La Chine et la rhétorique

La Chine et la rhétorique

On ne voudrait pas critiquer, ni se montrer désobligeant, ni mettre la Chancellerie dans l’embarras. On ne voudrait pas compromettre les flux commerciaux en ces temps de vaches maigres, ni risquer de tarir le flux de capitaux dont notre pays a besoin pour boucler ses fins de mois. Mais entre nous, vous ne trouvez pas qu’ils en font un peu trop, les Chinois ? Certes, personne ne conteste leur remarquable performance économique, qui leur vaut de disposer de la plus grosse cagnotte en devises du monde. Personne ne met en cause la profondeur de leur culture, la sagesse de leur philosophie, l’impérialisme de leur pâté et l’excellence de leur blanchisserie. Mais aujourd’hui, il n’est pas un seul domaine qui échappe à leur prétention de faire mieux que tout le monde. C’est agaçant, à la fin. Les Français auraient pu devenir prospères en leur vendant un peu d’humilité, s’ils n’avaient sottement claqué leur stock depuis l’Antiquité.

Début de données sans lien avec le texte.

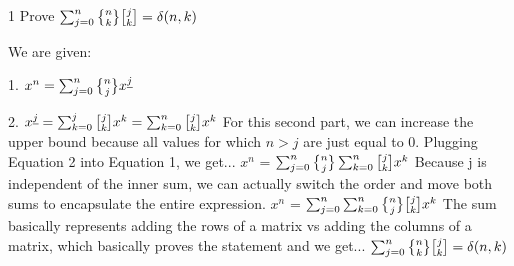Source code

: \label{20-0319-1}
\begin{problem} 1 Prove $\sum_{j = 0}^n \stirii{n}{k}\stiri j k = \delta(n,k)$ \end{problem}

\begin{solution}
We are given:

1. $x^n = \sum_{j = 0}^n \stirii{n}{j} x^{\underline{j}}$

2. $x^{\underline{j}} = \sum_{k = 0}^j \stiri j k x^k = \sum_{k = 0}^n \stiri j k x^k$ 
\newline
For this second part, we can increase the upper bound because all values for which $n > j$ are just equal to 0.
\newline 
Plugging Equation 2 into Equation 1, we get...
\newline
$x^n$ = $\sum_{j = 0}^n \stirii{n}{j} \sum_{k = 0}^n \stiri j k x^k$
\newline
Because j is independent of the inner sum, we can actually switch the order and move both sums to encapsulate the entire expression.
\newline
$x^n$ = $\sum_{j = 0}^n \sum_{k = 0}^n \stirii{n}{j} \stiri j k x^k$
\newline
The sum basically represents adding the rows of a matrix vs adding the columns of a matrix, which basically proves the statement and we get...
$\sum_{j = 0}^n \stirii{n}{k} \stiri j k = \delta(n,k)$ 
\end{solution}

La Chine prétend damer le pion à ses concurrents avec ses limousines de luxe, ses trains à grande vitesse, ses avions de ligne et de combat, ainsi que ses navettes spatiales. Alors que les Européens ont oublié comment assembler un pousse-pousse. C’est malin. La Chine dispense désormais son avis sur tout, jusqu’à la notation des Etats – et la France a récemment écopé d’une banane. Merci l’amitié franco-chinoise. La Chine vient de revendiquer le record de longévité matrimoniale, avec les noces de granit (90 ans de mariage) d’un couple de la province de Guizhou (respectivement 106 et 109 ans) : une preuve éclatante de leur supériorité en matière de qualité de vie (et de fidélité conjugale). Et summum de l’insolence, voilà que les vignerons chinois viennent de provoquer en duel leurs homologues bordelais. Dans une dégustation à l’aveugle à Pékin, les quatre premières places ont été décernées à des vins du pays. Bravo. Mais en ayant fixé les règles de la compétition en fonction du marché chinois, où les prix sont modestes et les flacons étrangers taxés à près de 50%, les crus les plus prestigieux du Ningxia ont été confrontés à des bordeaux de cinquième division. Ainsi, claironner que les Ningxia ont battu les bordeaux, c’est pratiquer la synecdoque dans la rhétorique mercatique, et ainsi assimiler quelques vins anecdotiques à la totalité d’une appellation. Chez nous, on appelle ça de la mauvaise foi. Les Chinois devraient savoir qu’une hirondelle ne fait pas le printemps, celui qu’ils servent en rouleaux et en toute saison. Ce n’est pas parce qu’ils ont acheté Anelka, au prix d’une barrique de Château Lafite, que Shanghai sera demain championne du monde de foot. Comme le bon vin, la vanité doit être consommée avec modération.

La recette du jour

Fortune à la chinoise

Vous avez compris qu’il est temps pour vous de conquérir le marché chinois, qui compte le cinquième de la population mondiale. Faites laquer vos canards par les meilleurs artistes français et mettez-vous en compétition avec les gargotes pékinoises. Faites bâtir un nid d’hirondelle par Jean Nouvel et concourrez avec les gâte-sauces chinois. Vous y gagnerez une réputation sulfureuse et une honnête fortune.